As SRF makes clear, the 'A,B' structure of the verse allows (and compels) us to decide for ourselves where the emphasis falls, and what relationship exists between the two lines. But even more enjoyable is the iham, the 'misdirection', provided by the multivalence of jalnaa in the first line. We're encouraged to take it to mean 'burns' in the sense of 'causes pain', since often a sick person does feel worse at the end of the day, and the first line has the matter-of-fact sound of a medical description. Only with the word 'lamp' in the second line do we realize that we need to go back and revise our understanding of the first line to include the meaning of 'burns' like an oil lamp. The multivalence of 'to burn' is so fundamental that (for once!) we can readily capture the wordplay through the similar range of 'burns' in English. But still, it doesn't seem to me to be a true iham in the strict sense, because both meanings are fully available and potentiated by the verse (the wound does indeed undoubtedly 'burn' in a medical sense, which is why it can be said to 'burn' like a lamp). For more discussion of iham, see {178,1}.

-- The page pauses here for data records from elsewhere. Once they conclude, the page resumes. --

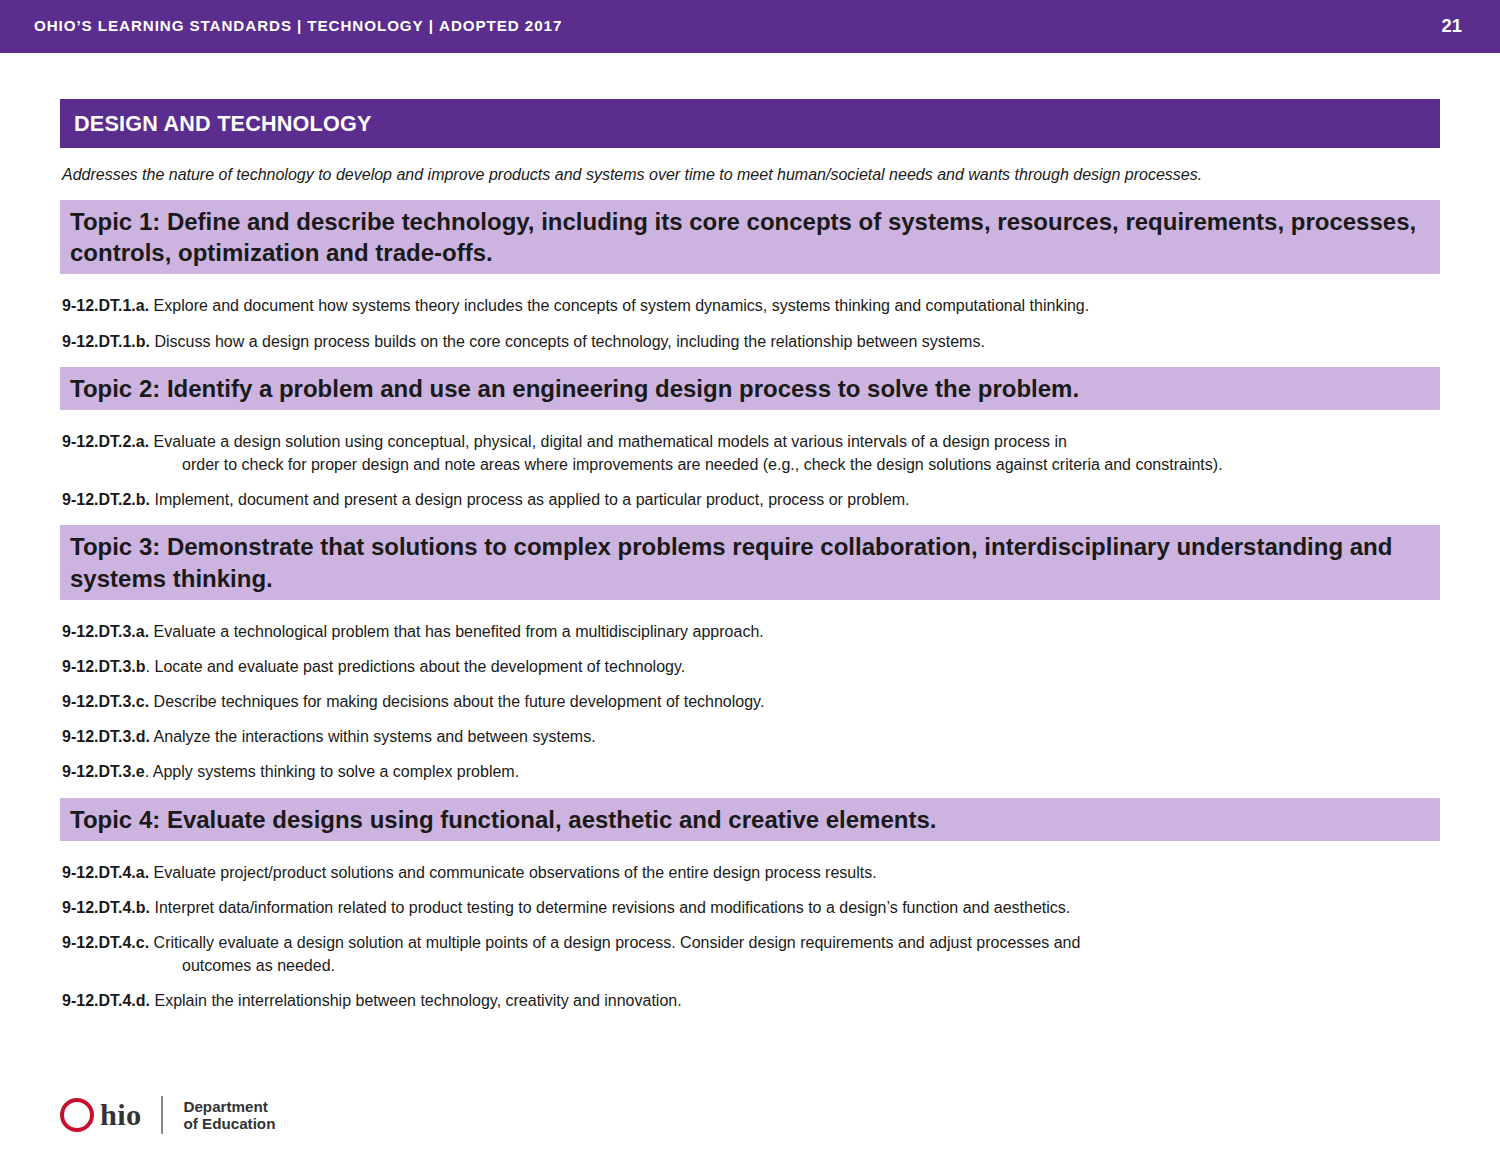Ohio’s Learning Standards | Technology | Adopted 2017
21
DESIGN AND TECHNOLOGY
Addresses the nature of technology to develop and improve products and systems over time to meet human/societal needs and wants through design processes.
Topic 1: Define and describe technology, including its core concepts of systems, resources, requirements, processes, controls, optimization and trade-offs.
9-12.DT.1.a. Explore and document how systems theory includes the concepts of system dynamics, systems thinking and computational thinking.
9-12.DT.1.b. Discuss how a design process builds on the core concepts of technology, including the relationship between systems.
Topic 2: Identify a problem and use an engineering design process to solve the problem.
9-12.DT.2.a. Evaluate a design solution using conceptual, physical, digital and mathematical models at various intervals of a design process in order to check for proper design and note areas where improvements are needed (e.g., check the design solutions against criteria and constraints).
9-12.DT.2.b. Implement, document and present a design process as applied to a particular product, process or problem.
Topic 3: Demonstrate that solutions to complex problems require collaboration, interdisciplinary understanding and systems thinking.
9-12.DT.3.a. Evaluate a technological problem that has benefited from a multidisciplinary approach.
9-12.DT.3.b. Locate and evaluate past predictions about the development of technology.
9-12.DT.3.c. Describe techniques for making decisions about the future development of technology.
9-12.DT.3.d. Analyze the interactions within systems and between systems.
9-12.DT.3.e. Apply systems thinking to solve a complex problem.
Topic 4: Evaluate designs using functional, aesthetic and creative elements.
9-12.DT.4.a. Evaluate project/product solutions and communicate observations of the entire design process results.
9-12.DT.4.b. Interpret data/information related to product testing to determine revisions and modifications to a design’s function and aesthetics.
9-12.DT.4.c. Critically evaluate a design solution at multiple points of a design process. Consider design requirements and adjust processes and outcomes as needed.
9-12.DT.4.d. Explain the interrelationship between technology, creativity and innovation.
hio
Department
of Education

There's also the little word ik , with its piquant range of meaning from the possibly deprecatory ('one, single') to the highly laudatory ('unique, excellent').

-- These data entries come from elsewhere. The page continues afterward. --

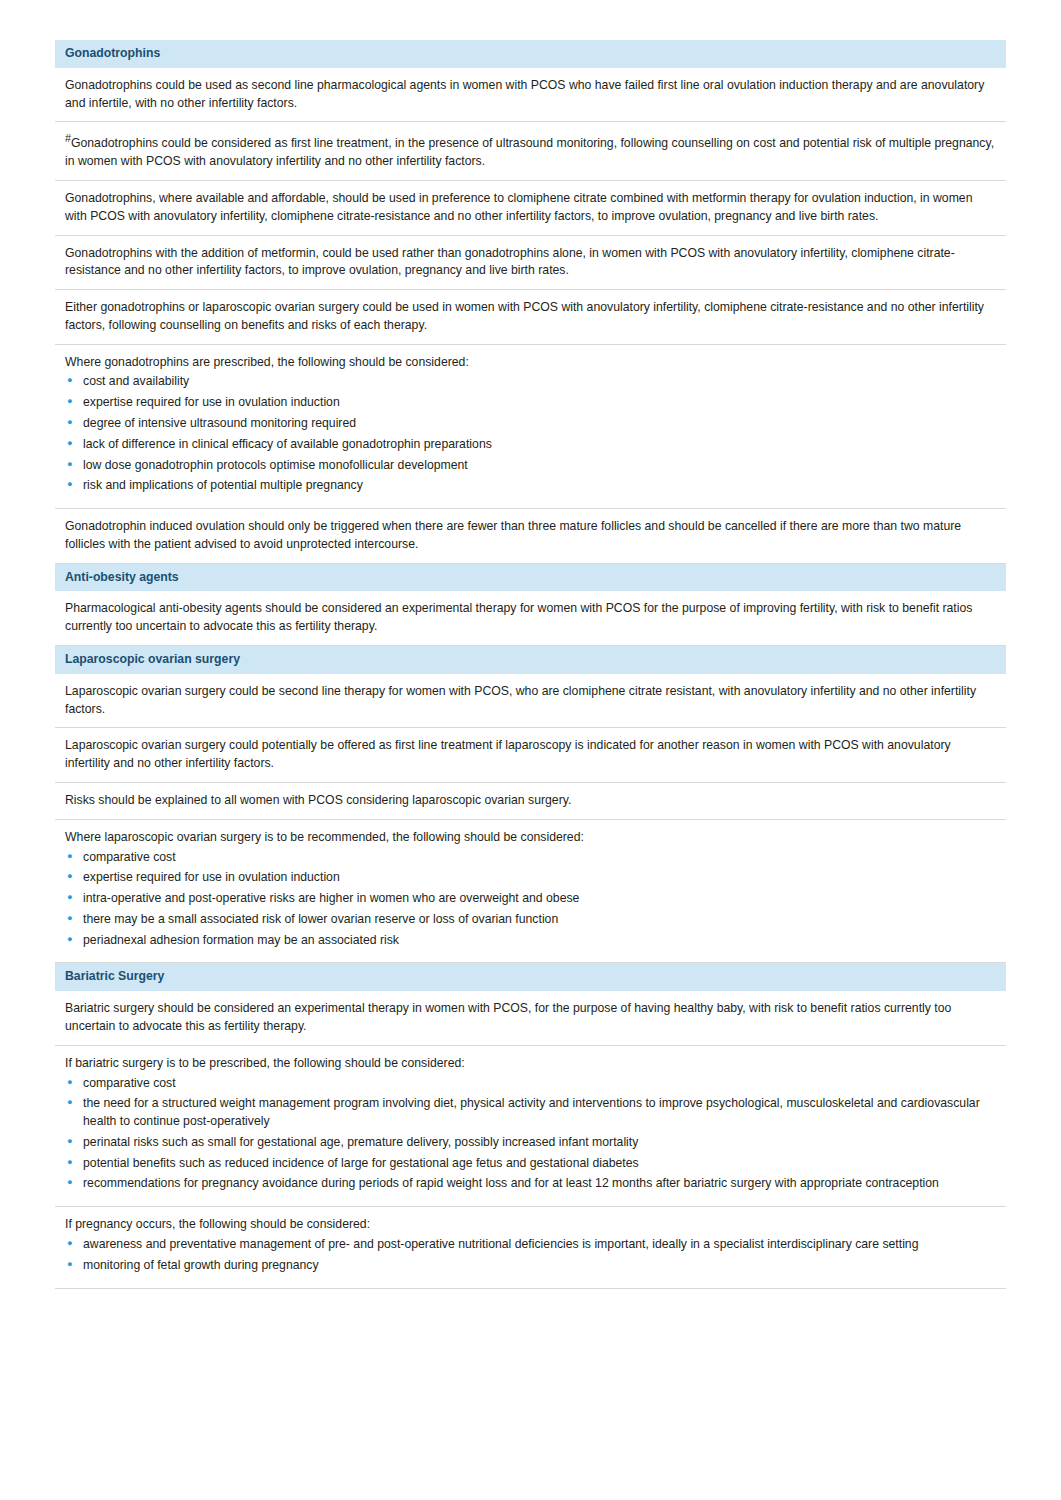Gonadotrophins
Gonadotrophins could be used as second line pharmacological agents in women with PCOS who have failed first line oral ovulation induction therapy and are anovulatory and infertile, with no other infertility factors.
#Gonadotrophins could be considered as first line treatment, in the presence of ultrasound monitoring, following counselling on cost and potential risk of multiple pregnancy, in women with PCOS with anovulatory infertility and no other infertility factors.
Gonadotrophins, where available and affordable, should be used in preference to clomiphene citrate combined with metformin therapy for ovulation induction, in women with PCOS with anovulatory infertility, clomiphene citrate-resistance and no other infertility factors, to improve ovulation, pregnancy and live birth rates.
Gonadotrophins with the addition of metformin, could be used rather than gonadotrophins alone, in women with PCOS with anovulatory infertility, clomiphene citrate-resistance and no other infertility factors, to improve ovulation, pregnancy and live birth rates.
Either gonadotrophins or laparoscopic ovarian surgery could be used in women with PCOS with anovulatory infertility, clomiphene citrate-resistance and no other infertility factors, following counselling on benefits and risks of each therapy.
Where gonadotrophins are prescribed, the following should be considered:
cost and availability
expertise required for use in ovulation induction
degree of intensive ultrasound monitoring required
lack of difference in clinical efficacy of available gonadotrophin preparations
low dose gonadotrophin protocols optimise monofollicular development
risk and implications of potential multiple pregnancy
Gonadotrophin induced ovulation should only be triggered when there are fewer than three mature follicles and should be cancelled if there are more than two mature follicles with the patient advised to avoid unprotected intercourse.
Anti-obesity agents
Pharmacological anti-obesity agents should be considered an experimental therapy for women with PCOS for the purpose of improving fertility, with risk to benefit ratios currently too uncertain to advocate this as fertility therapy.
Laparoscopic ovarian surgery
Laparoscopic ovarian surgery could be second line therapy for women with PCOS, who are clomiphene citrate resistant, with anovulatory infertility and no other infertility factors.
Laparoscopic ovarian surgery could potentially be offered as first line treatment if laparoscopy is indicated for another reason in women with PCOS with anovulatory infertility and no other infertility factors.
Risks should be explained to all women with PCOS considering laparoscopic ovarian surgery.
Where laparoscopic ovarian surgery is to be recommended, the following should be considered:
comparative cost
expertise required for use in ovulation induction
intra-operative and post-operative risks are higher in women who are overweight and obese
there may be a small associated risk of lower ovarian reserve or loss of ovarian function
periadnexal adhesion formation may be an associated risk
Bariatric Surgery
Bariatric surgery should be considered an experimental therapy in women with PCOS, for the purpose of having healthy baby, with risk to benefit ratios currently too uncertain to advocate this as fertility therapy.
If bariatric surgery is to be prescribed, the following should be considered:
comparative cost
the need for a structured weight management program involving diet, physical activity and interventions to improve psychological, musculoskeletal and cardiovascular health to continue post-operatively
perinatal risks such as small for gestational age, premature delivery, possibly increased infant mortality
potential benefits such as reduced incidence of large for gestational age fetus and gestational diabetes
recommendations for pregnancy avoidance during periods of rapid weight loss and for at least 12 months after bariatric surgery with appropriate contraception
If pregnancy occurs, the following should be considered:
awareness and preventative management of pre- and post-operative nutritional deficiencies is important, ideally in a specialist interdisciplinary care setting
monitoring of fetal growth during pregnancy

Moreover, jalaa gayaa perhaps adds a final pleasure of its own. Formally it's something like a short form of jalaa kar gayaa , so that it would carry the distinct extra sense that passion lights the lamp 'in passing', or it lights the lamp and then goes on its way. The effect is to suggest the carelessness of passion, and perhaps also the short time that the lamp will actually manage to burn (since passion will not stay around to solicitously tend it, trim the wick, renew the oil supply, etc.). But there's also an idiomatic sense in which jalaa gayaa would be different only in nuance from jalaayaa ; on this see {1781,1}.

In any case, as SRF points out, we clearly realize that it's passion that wrecks the heart, and thus lights the lamp, in the first place. Passion makes the heart into a 'ruin', which is a remarkable and ambiguous deed, and then within that very 'ruin' it lights a lamp; does that count as a separate and different, or even opposite, deed? Or is it just a rephrasing of the same action? Here we're back wandering in 'A,B' territory again.

In short, who can blame SRF for ending the first of his four volumes with this lovely, potent, haunting verse?